## Extract
[Start of section]
Last week, my colleague Dom House speculated upon the outcome of the Budget and the challenges facing the Chancellor as we come out of a pandemic and begin to grow the economy. You can read Dom’s thoughts here and judge for yourself whether it ultimately ended up being a budget that did begin to revert back to austerity and if the policy announcements were aligned to those motives. While we saw the temporary end of the triple lock due to an unaffordability risk of pensioners benefiting from an 8% rise in their state pension, the new ‘double lock’ will see a 3.1% increase in payments in 2022. In essence, a £5.55 rise rather than a £14 one. Still, a reduction in beer and wine duty, as well as taxes on fuel being frozen, may make that change more palatable.
[End of section]
## Supplied material
[Start of section]
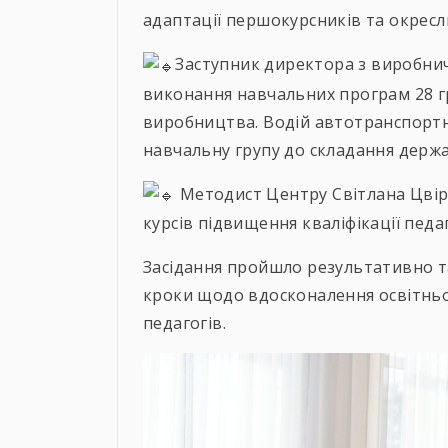
адаптації першокурсників та окресл
Заступник директора з виробнич
виконання навчальних програм 28 гр
виробництва. Водій автотранспортн
навчальну групу до складання держав
Методист Центру Світлана Цвір
курсів підвищення кваліфікації педаг
Засідання пройшло результативно т
кроки щодо вдосконалення освітньо
педагогів.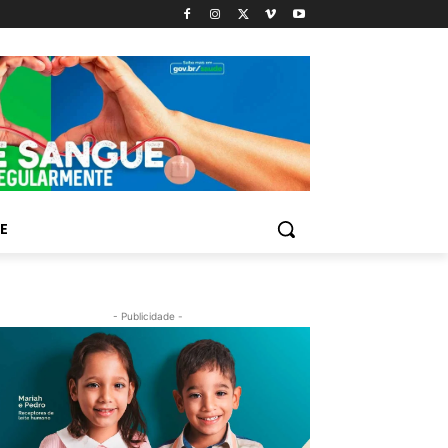
E
- Publicidade -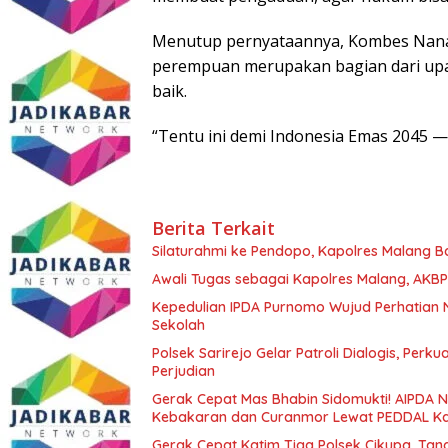
Menutup pernyataannya, Kombes Nan
perempuan merupakan bagian dari up
baik.
“Tentu ini demi Indonesia Emas 2045 —
Berita Terkait
Silaturahmi ke Pendopo, Kapolres Malang 
Awali Tugas sebagai Kapolres Malang, AKBP
Kepedulian IPDA Purnomo Wujud Perhatian 
Sekolah
Polsek Sarirejo Gelar Patroli Dialogis, Pe
Perjudian
Gerak Cepat Mas Bhabin Sidomukti! AIPDA
Kebakaran dan Curanmor Lewat PEDDAL K
Gerak Cepat Katim Tiga Polsek Cikupa, Tan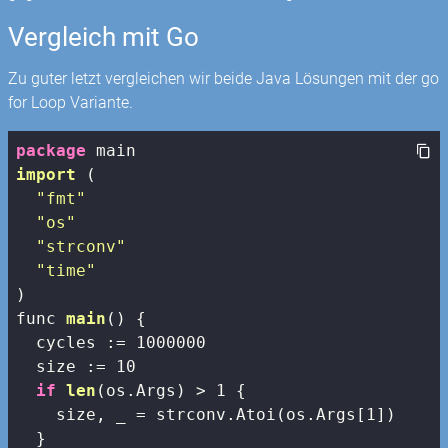
Vergleich mit Go
Zu guter letzt vergleichen wir beide Java Lösungen mit der go
for Loop Variante.
package
import
(

"fmt"
"os"
"strconv"
"time"
)
func 
main
()
{

  cycles := 
1000000
  size := 
10
if
len
(os.Args)
 > 1 
{

    size, _ = strconv.Atoi(os.Args[
1
])

  }
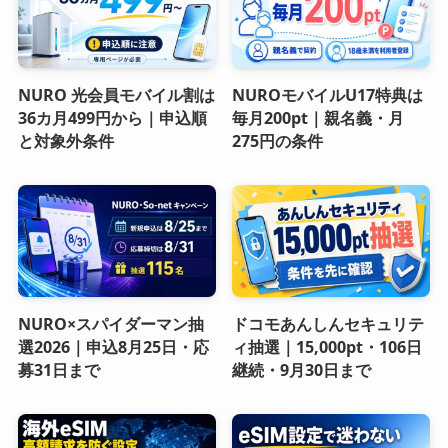
NURO 光会員モバイル割は
NUROモバイルU17特典は
36カ月499円から｜申込順
毎月200pt｜親名義・月
と対象外条件
275円の条件
NURO×スパイダーマン抽
ドコモあんしんセキュリテ
選2026｜申込8月25日・応
ィ抽選｜15,000pt・106日
募31日まで
継続・9月30日まで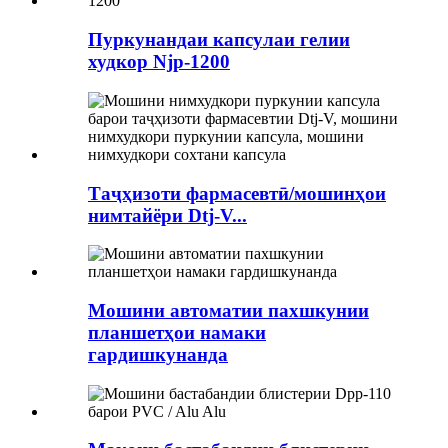
Пуркунандаи капсулаи гелии
худкор Njp-1200
Таҷҳизоти фармасевтӣ/мошинҳои
нимтайёри Dtj-V...
Мошини автоматии пахшкунии
планшетҳои намаки
гардишкунанда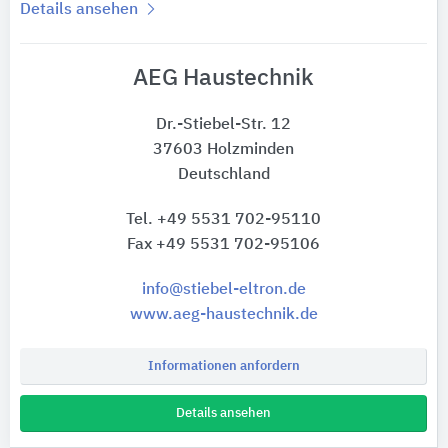
Details ansehen
AEG Haustechnik
Dr.-Stiebel-Str. 12
37603 Holzminden
Deutschland
Tel. +49 5531 702-95110
Fax +49 5531 702-95106
info@stiebel-eltron.de
www.aeg-haustechnik.de
Informationen anfordern
Details ansehen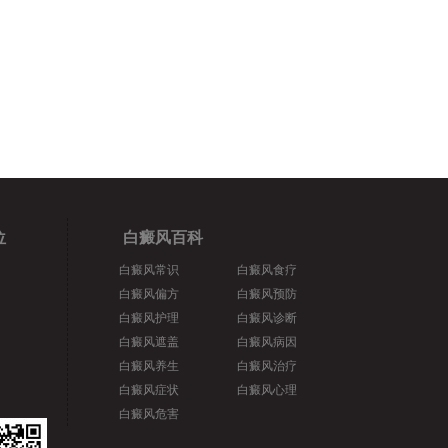
位
白癜风百科
白癜风常识
白癜风食疗
白癜风偏方
白癜风预防
白癜风护理
白癜风诊断
白癜风遮盖
白癜风病因
白癜风养生
白癜风治疗
白癜风症状
白癜风心理
白癜风危害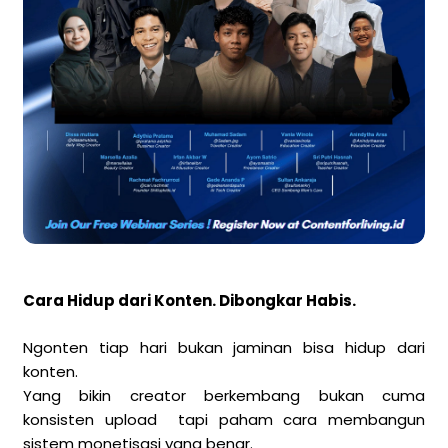
Cara Hidup dari Konten. Dibongkar Habis.
Ngonten tiap hari bukan jaminan bisa hidup dari
konten.
Yang bikin creator berkembang bukan cuma
konsisten upload tapi paham cara membangun
sistem monetisasi yang benar.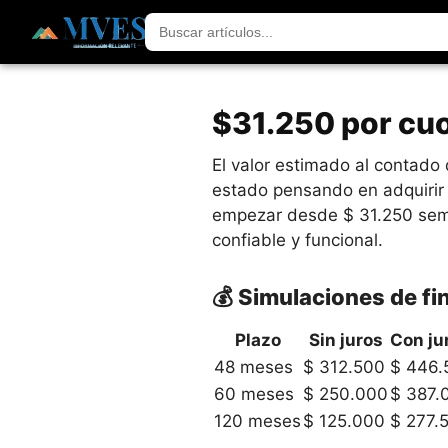
$31.250 por cuo
El valor estimado al contad
estado pensando en adquirir 
empezar desde $ 31.250 sema
confiable y funcional.
💰 Simulaciones de f
Plazo
Sin juros
Con ju
48 meses
$ 312.500
$ 446.
60 meses
$ 250.000
$ 387.
120 meses
$ 125.000
$ 277.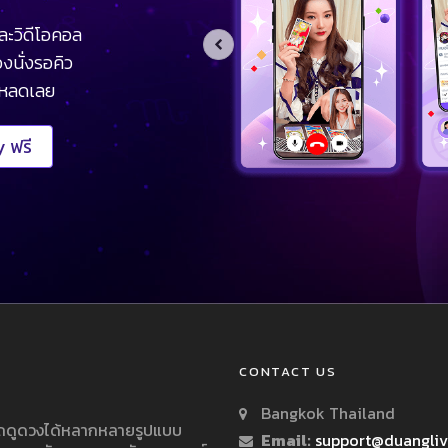
ละวิดีโอคอล
งนั่งรอคิว
โหลดเลย
 ฟรี
CONTACT US
Bangkok Thailand
ารถดูดวงได้หลากหลายรูปแบบ
Email:
support@duangli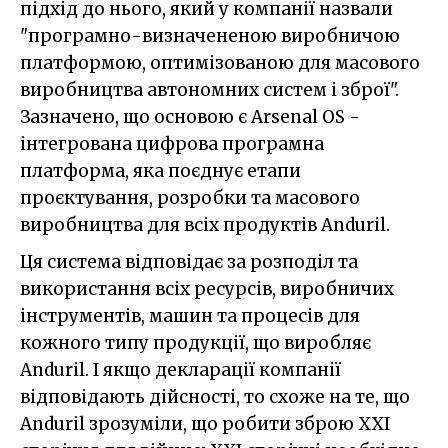
підхід до нього, який у компанії назвали
"програмно-визначененою виробничою
платформою, оптимізованою для масового
виробництва автономних систем і зброї".
Зазначено, що основою є Arsenal OS -
інтегрована цифрова програмна
платформа, яка поєднує етапи
проєктування, розробки та масового
виробництва для всіх продуктів Anduril.
Ця система відповідає за розподіл та
використання всіх ресурсів, виробничих
інструментів, машин та процесів для
кожного типу продукції, що виробляє
Anduril. І якщо декларації компанії
відповідають дійсності, то схоже на те, що
Anduril зрозуміли, що робити зброю XXI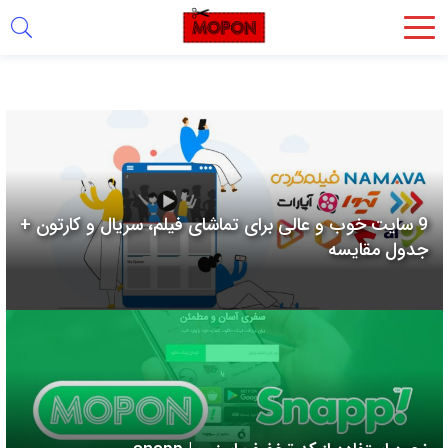
اشتراک
گذاری
با
استفاده
از
روش‌های
9 سایت خوب و عالی برای تماشای فیلم، سریال و کارتون +
زیر
جدول مقایسه
می‌توانید
این
صفحه
را
با
دوستان
خود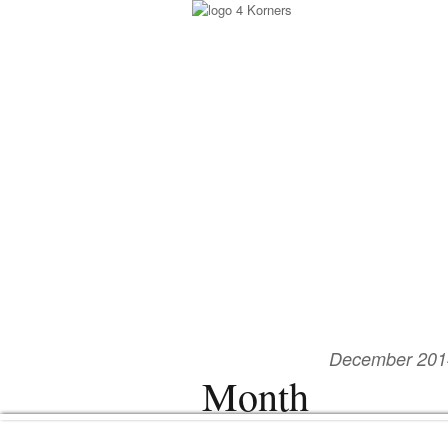
December 201
Month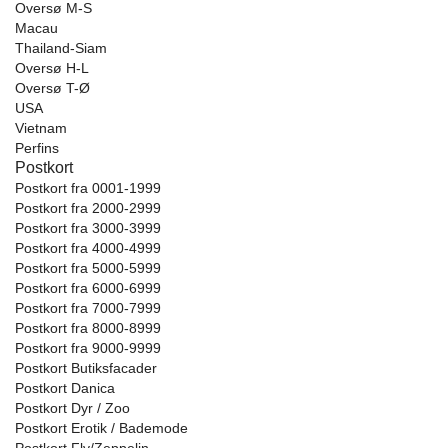
Oversø M-S
Macau
Thailand-Siam
Oversø H-L
Oversø T-Ø
USA
Vietnam
Perfins
Postkort
Postkort fra 0001-1999
Postkort fra 2000-2999
Postkort fra 3000-3999
Postkort fra 4000-4999
Postkort fra 5000-5999
Postkort fra 6000-6999
Postkort fra 7000-7999
Postkort fra 8000-8999
Postkort fra 9000-9999
Postkort Butiksfacader
Postkort Danica
Postkort Dyr / Zoo
Postkort Erotik / Bademode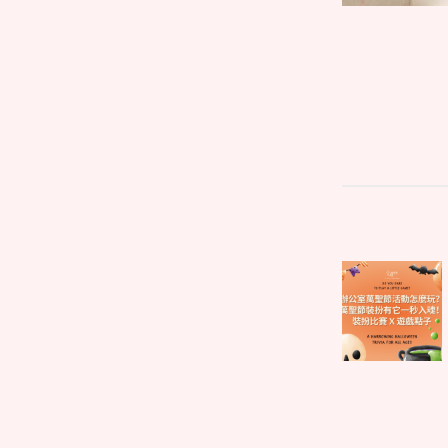
文
Parent
章
post:
導
覽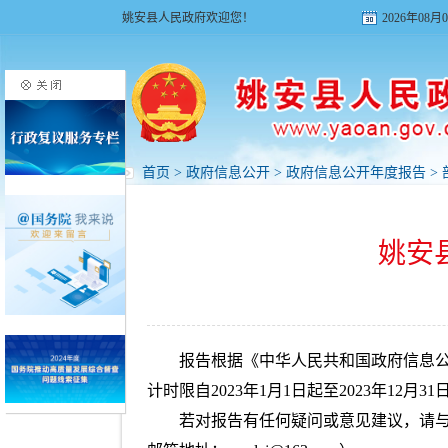
姚安县人民政府欢迎您！
2026年08
首页
>
政府信息公开
>
政府信息公开年度报告
>
姚安
报告根据《中华人民共和国政府信息
计时限自2023年1月1日起至2023年12月31
若对报告有任何疑问或意见建议，请与姚安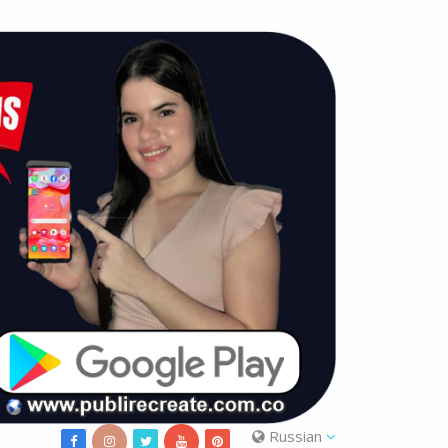
Russian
[End of section]
Reproduce the Budget commentary word for word, from "Last week, my" up to and including "change more palatable.". The lines are not needed for any of this work.

Last week, my colleague Dom House speculated upon the outcome of the Budget and the challenges facing the Chancellor as we come out of a pandemic and begin to grow the economy. You can read Dom’s thoughts here and judge for yourself whether it ultimately ended up being a budget that did begin to revert back to austerity and if the policy announcements were aligned to those motives. While we saw the temporary end of the triple lock due to an unaffordability risk of pensioners benefiting from an 8% rise in their state pension, the new ‘double lock’ will see a 3.1% increase in payments in 2022. In essence, a £5.55 rise rather than a £14 one. Still, a reduction in beer and wine duty, as well as taxes on fuel being frozen, may make that change more palatable.